Available data:
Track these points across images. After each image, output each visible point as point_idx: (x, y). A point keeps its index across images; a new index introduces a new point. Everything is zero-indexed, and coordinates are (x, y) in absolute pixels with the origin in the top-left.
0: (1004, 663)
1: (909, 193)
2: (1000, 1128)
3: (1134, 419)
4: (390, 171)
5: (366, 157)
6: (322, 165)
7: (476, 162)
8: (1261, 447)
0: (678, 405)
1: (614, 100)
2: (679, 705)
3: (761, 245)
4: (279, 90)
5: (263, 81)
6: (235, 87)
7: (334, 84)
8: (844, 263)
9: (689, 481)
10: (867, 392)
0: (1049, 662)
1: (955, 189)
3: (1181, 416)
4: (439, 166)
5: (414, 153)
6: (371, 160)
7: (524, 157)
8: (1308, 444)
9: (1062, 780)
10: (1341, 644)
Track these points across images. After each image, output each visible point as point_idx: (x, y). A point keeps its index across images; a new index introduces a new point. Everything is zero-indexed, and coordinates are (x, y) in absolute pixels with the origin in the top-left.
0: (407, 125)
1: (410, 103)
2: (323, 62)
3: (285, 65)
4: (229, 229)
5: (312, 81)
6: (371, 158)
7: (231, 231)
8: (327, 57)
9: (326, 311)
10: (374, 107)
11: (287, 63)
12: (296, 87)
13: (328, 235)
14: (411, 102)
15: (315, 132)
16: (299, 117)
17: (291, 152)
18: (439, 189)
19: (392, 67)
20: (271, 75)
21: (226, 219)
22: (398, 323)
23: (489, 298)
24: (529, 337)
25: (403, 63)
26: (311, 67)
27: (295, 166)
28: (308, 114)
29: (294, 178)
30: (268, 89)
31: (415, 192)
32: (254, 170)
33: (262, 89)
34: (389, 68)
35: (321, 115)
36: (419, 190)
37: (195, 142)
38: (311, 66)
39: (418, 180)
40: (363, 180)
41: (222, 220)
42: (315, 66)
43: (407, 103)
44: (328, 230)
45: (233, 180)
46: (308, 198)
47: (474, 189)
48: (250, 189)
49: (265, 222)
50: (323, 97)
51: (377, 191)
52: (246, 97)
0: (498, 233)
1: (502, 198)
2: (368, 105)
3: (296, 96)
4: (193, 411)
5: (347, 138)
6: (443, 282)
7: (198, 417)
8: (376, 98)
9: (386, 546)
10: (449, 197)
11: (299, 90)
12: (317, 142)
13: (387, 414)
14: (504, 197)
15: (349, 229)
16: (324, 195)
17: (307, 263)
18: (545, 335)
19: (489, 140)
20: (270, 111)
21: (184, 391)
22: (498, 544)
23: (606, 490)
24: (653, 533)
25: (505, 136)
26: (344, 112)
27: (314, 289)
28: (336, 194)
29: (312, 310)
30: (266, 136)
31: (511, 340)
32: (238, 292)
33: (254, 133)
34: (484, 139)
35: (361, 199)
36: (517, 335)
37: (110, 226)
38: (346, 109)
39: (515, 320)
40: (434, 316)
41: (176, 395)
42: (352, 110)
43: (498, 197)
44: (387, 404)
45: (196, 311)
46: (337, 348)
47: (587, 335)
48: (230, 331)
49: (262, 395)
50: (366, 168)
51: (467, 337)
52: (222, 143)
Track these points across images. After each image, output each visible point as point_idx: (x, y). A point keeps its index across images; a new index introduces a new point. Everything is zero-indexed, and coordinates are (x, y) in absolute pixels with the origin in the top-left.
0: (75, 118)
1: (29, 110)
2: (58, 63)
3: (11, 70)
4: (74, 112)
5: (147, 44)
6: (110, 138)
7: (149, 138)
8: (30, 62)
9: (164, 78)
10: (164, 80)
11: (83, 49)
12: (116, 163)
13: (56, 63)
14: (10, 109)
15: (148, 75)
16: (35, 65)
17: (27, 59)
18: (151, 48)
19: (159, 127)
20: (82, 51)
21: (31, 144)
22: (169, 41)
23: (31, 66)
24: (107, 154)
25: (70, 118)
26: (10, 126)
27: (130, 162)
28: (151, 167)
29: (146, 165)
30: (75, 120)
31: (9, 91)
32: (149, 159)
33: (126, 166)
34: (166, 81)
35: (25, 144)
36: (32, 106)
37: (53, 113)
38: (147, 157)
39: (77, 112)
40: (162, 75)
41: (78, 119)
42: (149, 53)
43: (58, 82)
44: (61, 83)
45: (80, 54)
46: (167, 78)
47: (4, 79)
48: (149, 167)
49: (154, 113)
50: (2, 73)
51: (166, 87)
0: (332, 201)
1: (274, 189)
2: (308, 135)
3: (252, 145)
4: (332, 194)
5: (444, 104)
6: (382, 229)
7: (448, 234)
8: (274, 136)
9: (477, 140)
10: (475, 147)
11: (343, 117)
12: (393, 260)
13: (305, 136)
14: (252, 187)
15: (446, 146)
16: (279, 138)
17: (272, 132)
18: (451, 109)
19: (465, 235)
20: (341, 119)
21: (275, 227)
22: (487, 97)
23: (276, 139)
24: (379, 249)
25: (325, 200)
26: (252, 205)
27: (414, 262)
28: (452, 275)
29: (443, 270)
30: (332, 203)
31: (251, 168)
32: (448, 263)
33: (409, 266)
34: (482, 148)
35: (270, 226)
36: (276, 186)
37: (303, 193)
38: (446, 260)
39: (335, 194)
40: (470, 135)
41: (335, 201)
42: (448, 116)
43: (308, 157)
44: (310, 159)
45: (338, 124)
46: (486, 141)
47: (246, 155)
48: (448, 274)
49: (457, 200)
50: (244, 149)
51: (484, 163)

Your assignment: For the lines above, output exactly those from the line containing "38: (311, 66)" through the line containing "30: (75, 120)", and skip the others.

Result:
38: (311, 66)
39: (418, 180)
40: (363, 180)
41: (222, 220)
42: (315, 66)
43: (407, 103)
44: (328, 230)
45: (233, 180)
46: (308, 198)
47: (474, 189)
48: (250, 189)
49: (265, 222)
50: (323, 97)
51: (377, 191)
52: (246, 97)
0: (498, 233)
1: (502, 198)
2: (368, 105)
3: (296, 96)
4: (193, 411)
5: (347, 138)
6: (443, 282)
7: (198, 417)
8: (376, 98)
9: (386, 546)
10: (449, 197)
11: (299, 90)
12: (317, 142)
13: (387, 414)
14: (504, 197)
15: (349, 229)
16: (324, 195)
17: (307, 263)
18: (545, 335)
19: (489, 140)
20: (270, 111)
21: (184, 391)
22: (498, 544)
23: (606, 490)
24: (653, 533)
25: (505, 136)
26: (344, 112)
27: (314, 289)
28: (336, 194)
29: (312, 310)
30: (266, 136)
31: (511, 340)
32: (238, 292)
33: (254, 133)
34: (484, 139)
35: (361, 199)
36: (517, 335)
37: (110, 226)
38: (346, 109)
39: (515, 320)
40: (434, 316)
41: (176, 395)
42: (352, 110)
43: (498, 197)
44: (387, 404)
45: (196, 311)
46: (337, 348)
47: (587, 335)
48: (230, 331)
49: (262, 395)
50: (366, 168)
51: (467, 337)
52: (222, 143)
Track these points across images. After each image, output each visible point as point_idx: (x, y). A point keeps its index across images; a new index introduces a new point. Everything is zero-indexed, and coordinates are (x, y) in absolute pixels with the origin in the top-left.
0: (75, 118)
1: (29, 110)
2: (58, 63)
3: (11, 70)
4: (74, 112)
5: (147, 44)
6: (110, 138)
7: (149, 138)
8: (30, 62)
9: (164, 78)
10: (164, 80)
11: (83, 49)
12: (116, 163)
13: (56, 63)
14: (10, 109)
15: (148, 75)
16: (35, 65)
17: (27, 59)
18: (151, 48)
19: (159, 127)
20: (82, 51)
21: (31, 144)
22: (169, 41)
23: (31, 66)
24: (107, 154)
25: (70, 118)
26: (10, 126)
27: (130, 162)
28: (151, 167)
29: (146, 165)
30: (75, 120)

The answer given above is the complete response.